Brian and Shirl 16 Feb 2012 11:43

How true - Life is too short
 
Thanks for posting this. It reinforces decisions I have made. I watched my sistere-in-law battle cancer for 10 years before it finally got her (aged 53). My father have three heart attacks before the last one got him and heard so many times people say "if onlyI had done this or that while I could"

I took a break from work in 2003 and we travelled from London to Melbourne on our venerable BMW 1150GS. After dealing with the flotsam and jetsam of society in my part of the world for 35 years (Crime and Homicide investigations) - I've seent the best and worst in people.

I've taken early retirement and we are now spending 18 months on our BMW1200GSA travelling the world (Currently in Boliva). The one thing my sister-in-law wanted to do was see the pyramids. She never got there. I'm taking her sister (my wife) there on this journey!

My advice to others is strive to achieve what you want out of life with no regrets, but dont' hurt anyone else doing it.

Thanks to HU, Grant, Susan and the friends we have made through this forum, we are meeting like minded people.

BlackBeast 17 Feb 2012 16:21

Timing was Perfect
 
Thanks Tom for this poignant post and the timing couldn't be perfect.

I'm trying to get back into a routine and finding that right job again after just returning from a trip; I have started to question whether leaving was the right decision to have made.

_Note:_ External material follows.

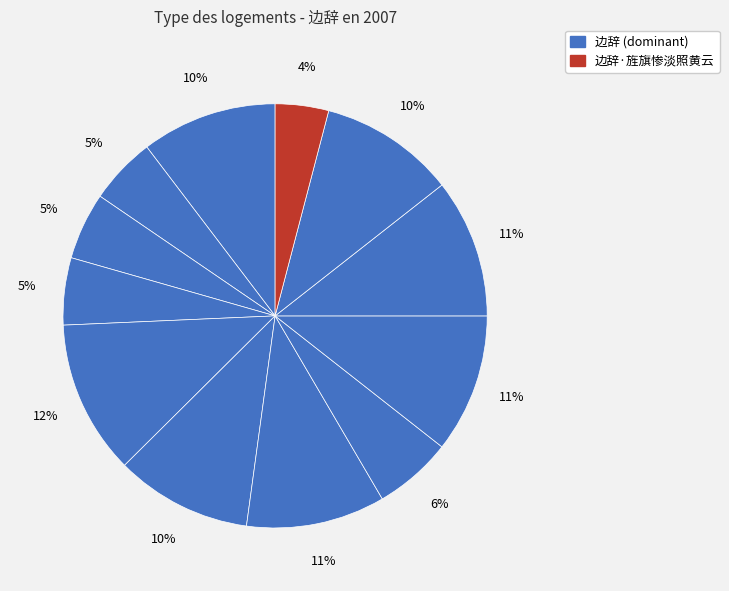

Which category has the biggest portion of the pie?

边辞 (815279)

Your post puts everything into perspective. :scooter:

brclarke 20 Feb 2012 05:28

Good article. I've been riding streetbikes for almost 20 years now, and although I've done a fair number of shorter length (< 4 weeks) tours, I've never done what I really want to do: a motorcycle ride from here in Canada down to Tierra del Fuego and back.

It's been very easy to come up with plenty of reasons to put it off (almost all of them financial). I wish I could just stop putting it off until my retirement and go now.

kujo4pm 22 Feb 2012 21:40

Great article.
I reckon the last point is particularly relevant when dealing with the inevitable negativity when returning from a big trip. After my travels around Mexico, returning to a 9-5 I felt as if the walls were closing in. It was easy to polarize the experiences when you're back - there good, here bad - but it took me a while to see that despite the unparalelled freedom of being on the road, time at home can be spent with friends and family. Don't let it just be a waiting room for your next trip. You're ripping yourself off.